For today’s online shopper, any extra degree of separation between the buyer and the product causes carts to be abandoned….and fast. Digital consumers expect to be able to see the product and buy a product with no clunky interference.
“The convergence between retail and media, this is it,” ASOS CEO Nick Robertson told Flashes and Flames. “The business model for magazines, that was advertising revenues, is now clothes sales.”
According to Darcy Coutler in Contently, fashion brands have discovered the sweet spot in using print to drive sales.
“We often talk about how stitching hard sells into your content marketing is a bad look, but we should probably make an exception for the fashion industry. The world’s hottest clothing brands are proving that commerce and content can live in harmony,” Coutler notes.
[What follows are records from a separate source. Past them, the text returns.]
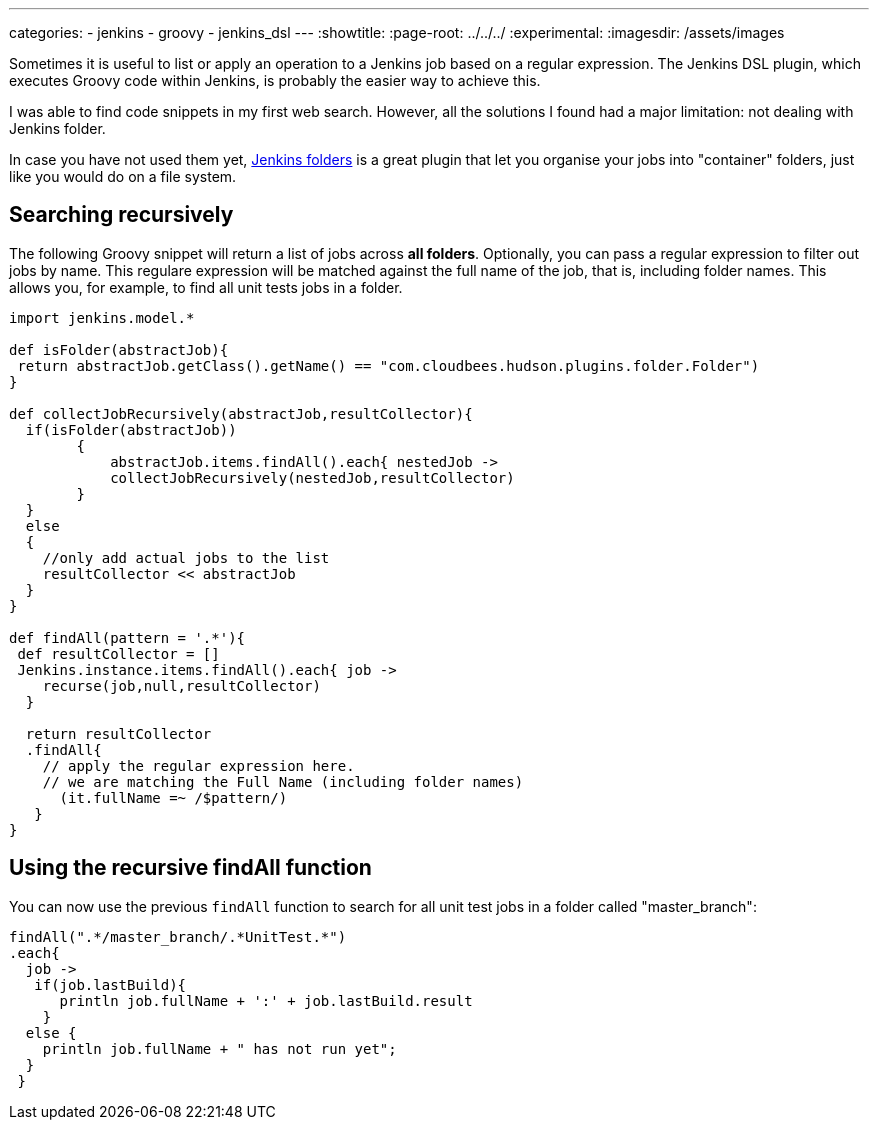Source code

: ---
categories:
- jenkins
- groovy
- jenkins_dsl
---
:showtitle:
:page-root: ../../../
:experimental:
:imagesdir: /assets/images 

Sometimes it is useful to list or apply an operation to a Jenkins job based on a regular expression. 
The Jenkins DSL plugin, which executes Groovy code within Jenkins, is probably the easier way to achieve this.

I was able to find code snippets in my first web search. However, all the solutions I found
had a major limitation: not dealing with Jenkins folder.

In case you have not used them yet, https://wiki.jenkins.io/display/JENKINS/CloudBees+Folders+Plugin[Jenkins folders]
is a great plugin that let you organise your jobs into "container" folders, just like you would do on a file system.

== Searching recursively

The following Groovy snippet will return a list of jobs across *all folders*.
Optionally, you can pass a regular expression to filter out jobs by name.
This regulare expression will be matched against the full name of the job, that is, including
folder names. This allows you, for example, to find all unit tests jobs in a folder.

[source,groovy]
----
import jenkins.model.*
 
def isFolder(abstractJob){
 return abstractJob.getClass().getName() == "com.cloudbees.hudson.plugins.folder.Folder")
}
 
def collectJobRecursively(abstractJob,resultCollector){
  if(isFolder(abstractJob))
        {
            abstractJob.items.findAll().each{ nestedJob ->
            collectJobRecursively(nestedJob,resultCollector)    
        }  
  }
  else
  {
    //only add actual jobs to the list
    resultCollector << abstractJob
  }
}
 
def findAll(pattern = '.*'){
 def resultCollector = [] 
 Jenkins.instance.items.findAll().each{ job ->
    recurse(job,null,resultCollector)   
  }
 
  return resultCollector
  .findAll{
    // apply the regular expression here.
    // we are matching the Full Name (including folder names)
      (it.fullName =~ /$pattern/) 
   }
}
----

== Using the recursive findAll function 

You  can now use the previous `findAll` function to search for all unit test jobs in a folder called "master_branch":


[source,groovy]
----
  
findAll(".*/master_branch/.*UnitTest.*")
.each{
  job ->
   if(job.lastBuild){
      println job.fullName + ':' + job.lastBuild.result
    }
  else {
    println job.fullName + " has not run yet";
  }
 }
----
“ASOS clearly understands the model that brand magazines like Porter are using to thrive: Not only does it have a glossy print mag to flip through, but it also provides a clickable version online that allows users to shop right from the page,” Coutler.
And this is where the brand has it all over other fashion magazines like Vogue, Elle, Cosmopolitan and Glamour.
“Vogue uses LiketoKnow.it to turn its Instagram into a shoppable platform, but the service is not particularly user-friendly,” says Coutler. “It requires users to sign up, like photos on Instagram to get shopping information, and then wait for an email from the company in order to figure out where they can purchase items—not the most convenient process, particularly when you compare it to the ease of use of a platform like ASOS or Net-a-Porter.”
Cosmopolitan uses a better approach with its tablet magazine. Still, as Coulter notes, “brand publishers like ASOS magazine…have an inherent advantage: there’s no extra step or degree of separation in between the magazine and a potential purchase.”